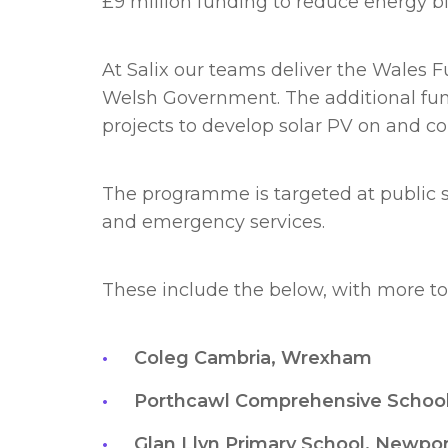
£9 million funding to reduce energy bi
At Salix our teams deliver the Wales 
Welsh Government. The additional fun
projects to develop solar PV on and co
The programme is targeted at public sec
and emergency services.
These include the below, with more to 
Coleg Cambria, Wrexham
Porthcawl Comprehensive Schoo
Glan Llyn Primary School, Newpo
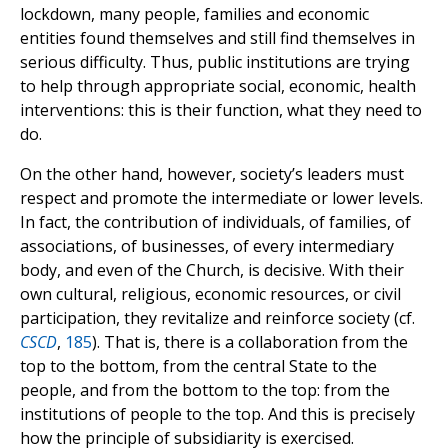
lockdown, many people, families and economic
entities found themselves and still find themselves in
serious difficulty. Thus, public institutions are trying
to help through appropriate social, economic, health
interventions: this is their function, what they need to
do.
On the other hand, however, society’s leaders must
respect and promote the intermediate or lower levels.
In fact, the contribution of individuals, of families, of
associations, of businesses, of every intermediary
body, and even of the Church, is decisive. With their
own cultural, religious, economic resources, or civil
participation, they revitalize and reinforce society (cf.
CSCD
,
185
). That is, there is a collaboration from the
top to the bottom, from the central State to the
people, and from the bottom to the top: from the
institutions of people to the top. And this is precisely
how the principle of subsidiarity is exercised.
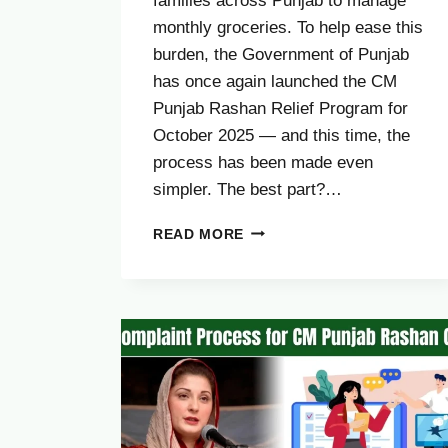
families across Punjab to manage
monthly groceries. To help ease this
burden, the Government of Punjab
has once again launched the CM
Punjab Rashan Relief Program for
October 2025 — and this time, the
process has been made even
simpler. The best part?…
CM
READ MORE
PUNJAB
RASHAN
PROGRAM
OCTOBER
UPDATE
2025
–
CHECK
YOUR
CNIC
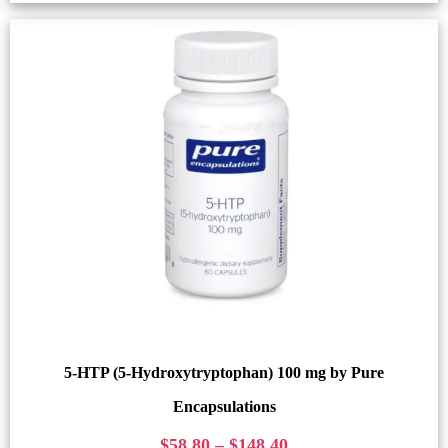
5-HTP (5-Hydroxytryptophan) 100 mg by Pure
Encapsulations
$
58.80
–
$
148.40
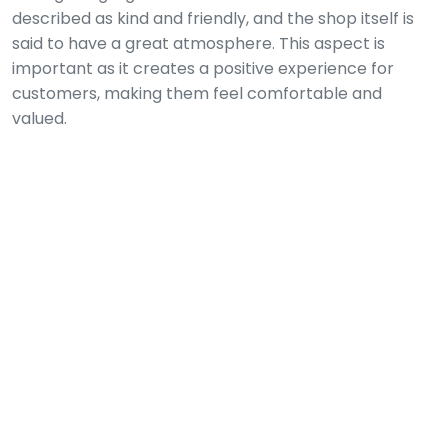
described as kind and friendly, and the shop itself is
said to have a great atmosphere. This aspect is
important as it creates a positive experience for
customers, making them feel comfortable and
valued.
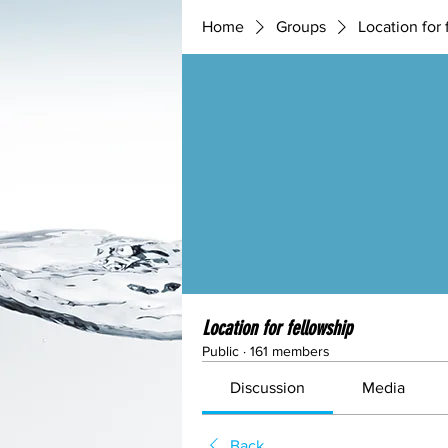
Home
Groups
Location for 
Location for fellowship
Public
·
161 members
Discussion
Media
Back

◇ ◇ ◇

> _Task objective_: Copy the text from each entry above word for word, keeping every line as it appears, and leave out the pictures.

> _Solution to the problem_:
£9 million funding to reduce energy bi
At Salix our teams deliver the Wales 
Welsh Government. The additional fun
projects to develop solar PV on and co
The programme is targeted at public sec
and emergency services.
These include the below, with more to 
Coleg Cambria, Wrexham
Porthcawl Comprehensive Schoo
Glan Llyn Primary School, Newpo
lockdown, many people, families and economic
entities found themselves and still find themselves in
serious difficulty. Thus, public institutions are trying
to help through appropriate social, economic, health
interventions: this is their function, what they need to
do.
On the other hand, however, society’s leaders must
respect and promote the intermediate or lower levels.
In fact, the contribution of individuals, of families, of
associations, of businesses, of every intermediary
body, and even of the Church, is decisive. With their
own cultural, religious, economic resources, or civil
participation, they revitalize and reinforce society (cf.
CSCD
,
185
). That is, there is a collaboration from the
top to the bottom, from the central State to the
people, and from the bottom to the top: from the
institutions of people to the top. And this is precisely
how the principle of subsidiarity is exercised.
families across Punjab to manage
monthly groceries. To help ease this
burden, the Government of Punjab
has once again launched the CM
Punjab Rashan Relief Program for
October 2025 — and this time, the
process has been made even
simpler. The best part?…
CM
READ MORE
PUNJAB
RASHAN
PROGRAM
OCTOBER
UPDATE
2025
–
CHECK
YOUR
CNIC
5-HTP (5-Hydroxytryptophan) 100 mg by Pure
Encapsulations
$
58.80
–
$
148.40
described as kind and friendly, and the shop itself is
said to have a great atmosphere. This aspect is
important as it creates a positive experience for
customers, making them feel comfortable and
valued.
Home
Groups
Location for 
Location for fellowship
Public
·
161 members
Discussion
Media
Back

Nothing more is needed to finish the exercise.